Top of Record excerpts
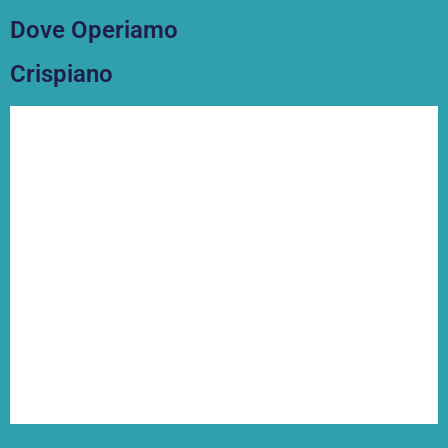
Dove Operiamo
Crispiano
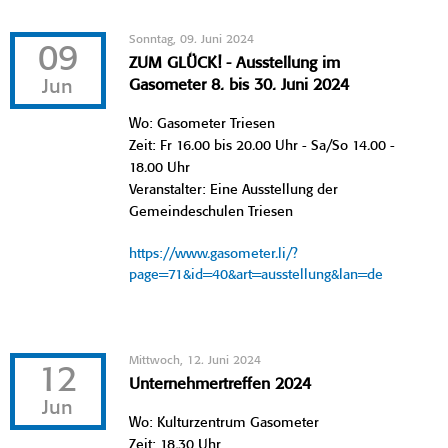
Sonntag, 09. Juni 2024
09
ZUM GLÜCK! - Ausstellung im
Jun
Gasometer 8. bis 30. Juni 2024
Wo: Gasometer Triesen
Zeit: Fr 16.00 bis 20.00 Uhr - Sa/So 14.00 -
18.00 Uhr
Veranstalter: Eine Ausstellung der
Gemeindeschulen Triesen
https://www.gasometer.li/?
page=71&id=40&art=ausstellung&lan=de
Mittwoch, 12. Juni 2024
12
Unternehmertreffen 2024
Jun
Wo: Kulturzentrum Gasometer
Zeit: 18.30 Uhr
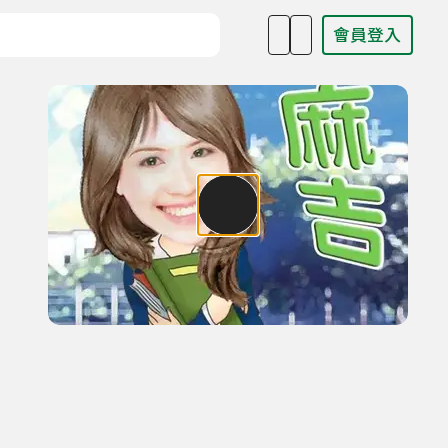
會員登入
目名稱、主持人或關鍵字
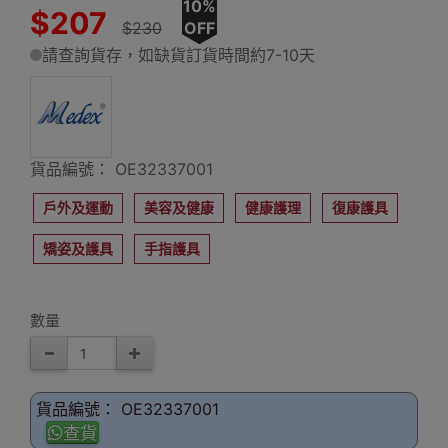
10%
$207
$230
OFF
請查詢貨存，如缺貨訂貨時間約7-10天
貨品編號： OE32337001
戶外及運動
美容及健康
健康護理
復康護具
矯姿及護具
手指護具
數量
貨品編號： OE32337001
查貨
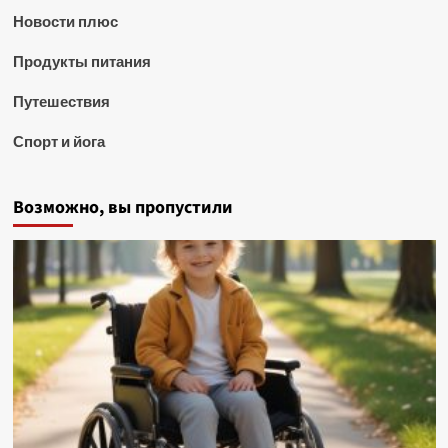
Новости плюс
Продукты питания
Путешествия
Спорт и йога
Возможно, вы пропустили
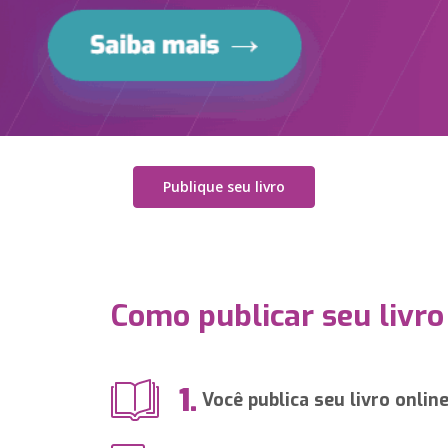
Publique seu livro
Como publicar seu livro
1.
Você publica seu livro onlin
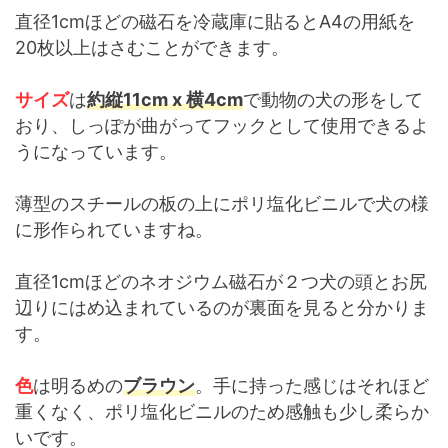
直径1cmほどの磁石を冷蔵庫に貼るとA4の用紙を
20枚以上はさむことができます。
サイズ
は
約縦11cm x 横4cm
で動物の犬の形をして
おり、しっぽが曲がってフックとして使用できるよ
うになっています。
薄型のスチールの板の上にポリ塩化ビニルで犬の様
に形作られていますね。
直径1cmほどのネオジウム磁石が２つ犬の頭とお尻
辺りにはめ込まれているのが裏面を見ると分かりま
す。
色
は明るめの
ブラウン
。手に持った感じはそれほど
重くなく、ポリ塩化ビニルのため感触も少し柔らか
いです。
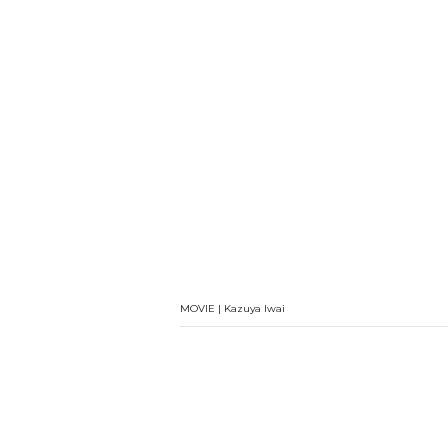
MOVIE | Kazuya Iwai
Bottom of Record excerpts
Top of Record excerpts
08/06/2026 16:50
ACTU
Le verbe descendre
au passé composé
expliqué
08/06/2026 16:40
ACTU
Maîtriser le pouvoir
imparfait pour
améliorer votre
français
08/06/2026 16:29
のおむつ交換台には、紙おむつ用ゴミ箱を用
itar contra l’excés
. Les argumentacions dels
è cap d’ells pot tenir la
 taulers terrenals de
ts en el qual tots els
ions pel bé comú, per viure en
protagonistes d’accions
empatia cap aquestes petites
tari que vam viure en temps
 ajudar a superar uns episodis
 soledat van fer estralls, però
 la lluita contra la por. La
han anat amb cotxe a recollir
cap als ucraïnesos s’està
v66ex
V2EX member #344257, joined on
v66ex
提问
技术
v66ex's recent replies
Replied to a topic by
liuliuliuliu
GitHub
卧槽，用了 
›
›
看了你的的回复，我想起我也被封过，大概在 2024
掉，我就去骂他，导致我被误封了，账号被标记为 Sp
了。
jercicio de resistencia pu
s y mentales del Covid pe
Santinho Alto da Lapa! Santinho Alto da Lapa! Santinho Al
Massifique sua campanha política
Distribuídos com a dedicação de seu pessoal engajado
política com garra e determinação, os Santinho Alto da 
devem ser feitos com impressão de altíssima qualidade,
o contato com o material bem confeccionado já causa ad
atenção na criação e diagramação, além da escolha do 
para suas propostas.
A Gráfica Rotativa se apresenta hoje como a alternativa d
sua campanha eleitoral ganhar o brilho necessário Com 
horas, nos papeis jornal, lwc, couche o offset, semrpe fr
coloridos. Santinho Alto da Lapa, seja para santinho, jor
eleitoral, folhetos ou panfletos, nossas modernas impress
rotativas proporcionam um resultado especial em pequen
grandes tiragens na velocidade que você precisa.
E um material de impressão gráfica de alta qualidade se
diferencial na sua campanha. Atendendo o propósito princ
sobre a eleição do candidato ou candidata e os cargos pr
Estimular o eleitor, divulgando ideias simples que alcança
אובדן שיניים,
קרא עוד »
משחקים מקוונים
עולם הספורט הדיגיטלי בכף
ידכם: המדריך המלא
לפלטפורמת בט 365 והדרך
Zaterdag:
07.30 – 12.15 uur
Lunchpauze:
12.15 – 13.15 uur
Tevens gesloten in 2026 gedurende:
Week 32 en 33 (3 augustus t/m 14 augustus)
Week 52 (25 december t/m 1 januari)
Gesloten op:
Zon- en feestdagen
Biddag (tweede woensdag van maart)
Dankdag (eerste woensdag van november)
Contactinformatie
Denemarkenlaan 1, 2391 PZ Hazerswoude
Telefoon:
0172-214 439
Bottom of Record excerpts
| Problem to solve |
Your answer should be the exact lines above from the one with "Biddag (tweede woensdag van maart)" through the one with "0172-214 439", both included, and nothing besides.

| Answer below |
Biddag (tweede woensdag van maart)
Dankdag (eerste woensdag van november)
Contactinformatie
Denemarkenlaan 1, 2391 PZ Hazerswoude
Telefoon:
0172-214 439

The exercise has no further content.